Copy out the lines from the one containing "hangplantjes" through the last line, both included, and leave out the pictures.

***

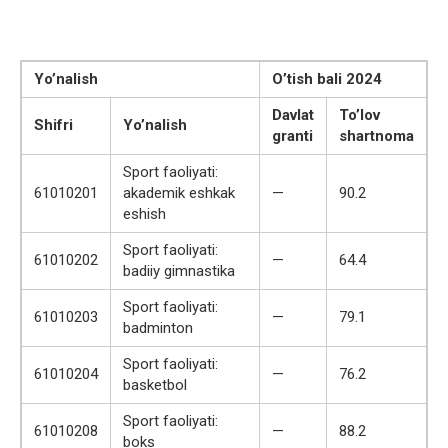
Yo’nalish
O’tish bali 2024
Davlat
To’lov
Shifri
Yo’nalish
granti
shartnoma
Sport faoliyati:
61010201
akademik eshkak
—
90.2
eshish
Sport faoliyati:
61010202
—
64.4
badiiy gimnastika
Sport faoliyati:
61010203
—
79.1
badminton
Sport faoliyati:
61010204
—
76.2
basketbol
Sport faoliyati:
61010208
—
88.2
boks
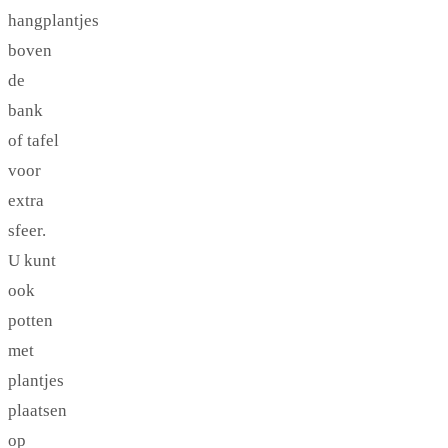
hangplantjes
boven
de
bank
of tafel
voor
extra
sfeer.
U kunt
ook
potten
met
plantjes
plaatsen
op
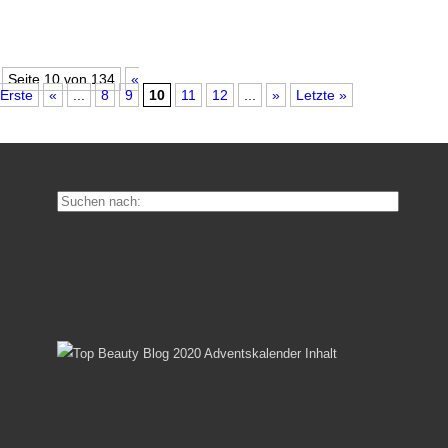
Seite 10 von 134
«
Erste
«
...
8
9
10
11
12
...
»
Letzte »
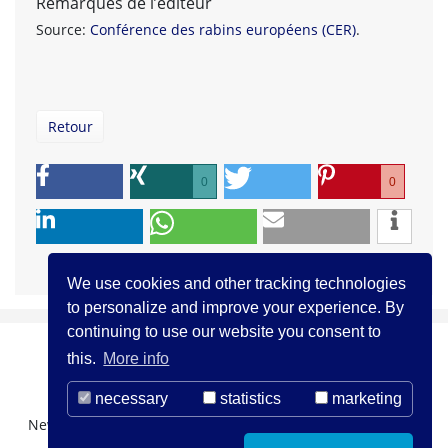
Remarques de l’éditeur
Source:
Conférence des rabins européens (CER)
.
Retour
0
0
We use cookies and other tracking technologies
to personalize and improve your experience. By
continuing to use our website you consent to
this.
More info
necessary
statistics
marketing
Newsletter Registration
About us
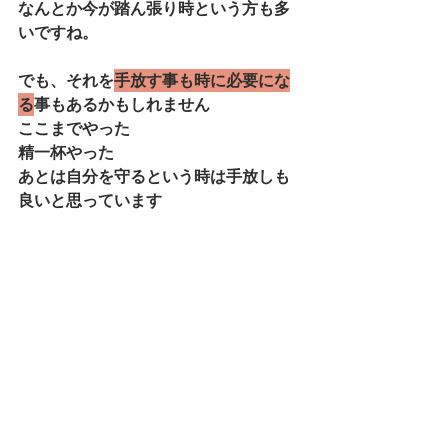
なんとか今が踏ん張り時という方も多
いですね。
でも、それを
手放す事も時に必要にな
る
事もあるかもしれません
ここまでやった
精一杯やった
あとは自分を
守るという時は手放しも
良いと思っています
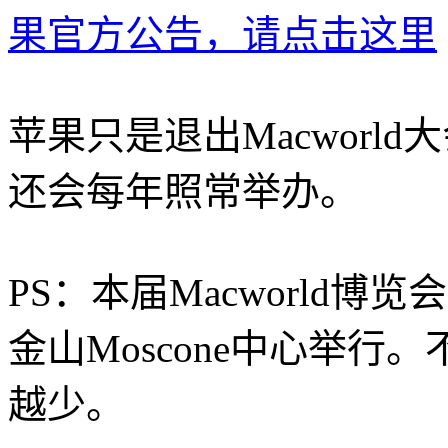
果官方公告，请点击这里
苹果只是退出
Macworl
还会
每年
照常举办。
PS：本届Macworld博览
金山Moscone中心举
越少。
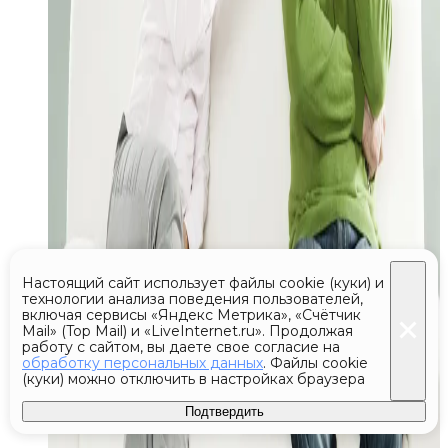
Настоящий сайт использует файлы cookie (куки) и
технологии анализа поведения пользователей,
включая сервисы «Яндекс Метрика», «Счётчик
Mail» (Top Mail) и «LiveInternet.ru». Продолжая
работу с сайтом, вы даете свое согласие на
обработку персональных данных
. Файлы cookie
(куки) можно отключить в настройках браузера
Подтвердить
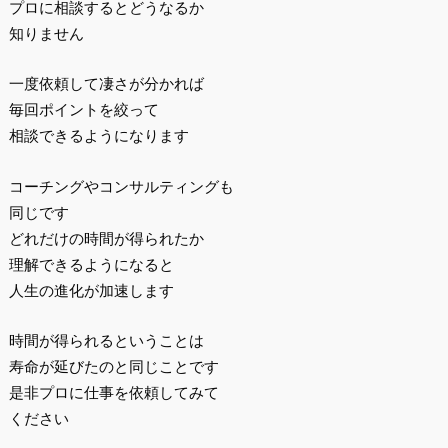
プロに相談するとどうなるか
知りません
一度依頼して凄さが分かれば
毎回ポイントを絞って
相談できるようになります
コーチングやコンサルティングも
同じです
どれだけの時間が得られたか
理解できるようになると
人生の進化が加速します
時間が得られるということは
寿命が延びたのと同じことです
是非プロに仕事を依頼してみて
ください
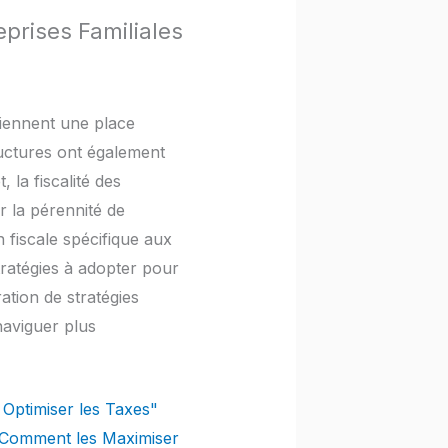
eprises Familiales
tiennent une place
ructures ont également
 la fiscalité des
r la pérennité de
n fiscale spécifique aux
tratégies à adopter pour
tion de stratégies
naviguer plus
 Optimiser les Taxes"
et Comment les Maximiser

***

● Answer section
hangplantjes
boven
de
bank
of tafel
voor
extra
sfeer.
U kunt
ook
potten
met
plantjes
plaatsen
op
Seite 10 von 134
«
Erste
«
...
8
9
10
11
12
...
»
Letzte »
Remarques de l’éditeur
Source:
Conférence des rabins européens (CER)
.
Retour
0
0
We use cookies and other tracking technologies
to personalize and improve your experience. By
continuing to use our website you consent to
this.
More info
necessary
statistics
marketing
Newsletter Registration
About us
なんとか今が踏ん張り時という方も多
いですね。
でも、それを
手放す事も時に必要にな
る
事もあるかもしれません
ここまでやった
精一杯やった
あとは自分を
守るという時は手放しも
良いと思っています
果官方公告，请点击这里
苹果只是退出
Macworl
还会
每年
照常举办。
PS：本届Macworld博览
金山Moscone中心举
越少。
Настоящий сайт использует файлы cookie (куки) и
технологии анализа поведения пользователей,
включая сервисы «Яндекс Метрика», «Счётчик
Mail» (Top Mail) и «LiveInternet.ru». Продолжая
работу с сайтом, вы даете свое согласие на
обработку персональных данных
. Файлы cookie
(куки) можно отключить в настройках браузера
Подтвердить
プロに相談するとどうなるか
知りません
一度依頼して凄さが分かれば
毎回ポイントを絞って
相談できるようになります
コーチングやコンサルティングも
同じです
どれだけの時間が得られたか
理解できるようになると
人生の進化が加速します
時間が得られるということは
寿命が延びたのと同じことです
是非プロに仕事を依頼してみて
ください
eprises Familiales
tiennent une place
ructures ont également
 la fiscalité des
r la pérennité de
n fiscale spécifique aux
tratégies à adopter pour
tion de stratégies
naviguer plus
 Optimiser les Taxes"
et Comment les Maximiser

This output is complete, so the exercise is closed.